The interesting part is that I reach that number with 1 application logging, 1 filebeat harvesting and 1 logstash processing and pushing. So that is why I suspect that ES is the bottleneck.

You are on SATA spinning disks? If so, 100-150 IOPS is okay, but far too low for SSD/EBS, etc.

For some reason thought you batch size was much higher - 125 for logs is not very big; you can try larger too.

Still need to see the queues - and these logs are going to several indexes, right? So should be multi-threading (I think) on the data nodes (I believe each node single-threads on a shard).

In Docker, you are on volumes, right, not bind mounts (huge performance difference).

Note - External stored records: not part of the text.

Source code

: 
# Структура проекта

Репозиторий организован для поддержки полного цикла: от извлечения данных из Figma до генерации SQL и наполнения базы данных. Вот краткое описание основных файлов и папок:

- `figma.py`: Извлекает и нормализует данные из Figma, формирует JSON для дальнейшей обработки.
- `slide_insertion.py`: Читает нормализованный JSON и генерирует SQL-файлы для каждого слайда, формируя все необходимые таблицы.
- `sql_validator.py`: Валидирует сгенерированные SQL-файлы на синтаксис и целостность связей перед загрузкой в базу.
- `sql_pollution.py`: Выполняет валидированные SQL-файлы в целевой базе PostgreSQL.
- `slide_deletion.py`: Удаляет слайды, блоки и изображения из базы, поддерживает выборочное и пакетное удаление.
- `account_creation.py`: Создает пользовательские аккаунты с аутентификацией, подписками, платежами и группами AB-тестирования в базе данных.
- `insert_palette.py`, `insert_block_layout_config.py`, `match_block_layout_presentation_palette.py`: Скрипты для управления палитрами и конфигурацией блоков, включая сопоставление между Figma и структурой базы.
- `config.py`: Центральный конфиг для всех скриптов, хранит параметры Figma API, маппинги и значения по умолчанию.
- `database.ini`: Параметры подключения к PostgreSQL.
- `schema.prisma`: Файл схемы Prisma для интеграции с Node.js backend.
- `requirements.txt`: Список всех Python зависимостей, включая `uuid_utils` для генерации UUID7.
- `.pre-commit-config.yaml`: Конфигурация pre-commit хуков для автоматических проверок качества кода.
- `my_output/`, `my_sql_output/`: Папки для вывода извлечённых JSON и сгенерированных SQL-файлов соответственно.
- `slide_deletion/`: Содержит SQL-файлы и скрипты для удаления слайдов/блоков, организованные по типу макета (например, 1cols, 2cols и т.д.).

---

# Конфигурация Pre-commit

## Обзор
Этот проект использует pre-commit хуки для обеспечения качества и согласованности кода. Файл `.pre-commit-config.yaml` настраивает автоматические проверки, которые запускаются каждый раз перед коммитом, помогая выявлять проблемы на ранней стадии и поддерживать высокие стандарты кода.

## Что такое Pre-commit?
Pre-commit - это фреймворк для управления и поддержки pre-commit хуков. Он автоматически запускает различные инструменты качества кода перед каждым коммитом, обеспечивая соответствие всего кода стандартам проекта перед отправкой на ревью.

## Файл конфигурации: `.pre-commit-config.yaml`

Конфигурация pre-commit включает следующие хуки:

Do you still get master node not found errors? That would still indicate serious instability / resource issues somewhere, i.e. the master. You mention 3 data nodes, but not your master situation and no graphs/data from the masters ... they play key parts in all this, of course - and what nodes to the filebeat/logstash point to?

They are running on azure disks, according to our configuration, for test env we are using "Standard SSD" and for prod "Standard HDD" (we upgraded test but still need to upgrade prod). Still many of the features of the "hardware" are controlled by azure, so I never know what to expect.
I tried different batch sizes along with different number of workers, not much difference from 125 and upwards, made me think the bottleneck is somewhere else.
Can you provide more instructions on how to show you the queues?
Logs go to the same index, but it has 5 shards:


Docker is workinmg on volumes, for ES for example, each node maps its data to a dedicated disk.

I haven´t seen the master not found again, but we haven´t experienced heavy loads, the error only appears when we process a huge amount of data during the span of almost an hour.

In regards to my masters. In my configuration I have 3 master elegible nodes that are also data nodes. Any of the 3 nodes I have been showing you could be the master.
Is there any specific info about the master you would like to see?
Logstash pushes logs to all 3 ES nodes, and filebeats pushes logs to logstash only.

If it is hosted on Azure I would recommend using premium storage. At least try it to see if that has any impact. With standard storage I would not rule out that you are limited by disk I/O.

Ok I can try, I suspected of this, we were running all 3 nodes in the same "Standard HDD" so I switched them to 3 dedicated "Stadard SSD" and didn't see the performance increase that I was expecting, especially for going from 1 to 3 disks. But still azure works in mysterious ways, so maybe Premium is the way to go.
I will try to convince management to give me 3 more disk and let you know how that goes :smile:

At least get off Standard HDD which I read as spinning magnetic disks of metal that you don't want :wink: though if SSD no faster, that's odd as should be big difference if disks are issue.

For threads, something like this:
GET /_cat/thread_pool?v&h=nn,n,t,a,s,q,qs,r,l,c,mi,mx&s=nn

Still something here we don't understand - I just noticed you only have 1GB heap for LS; you might increase that - any chance the Filebeats can push to ES directly?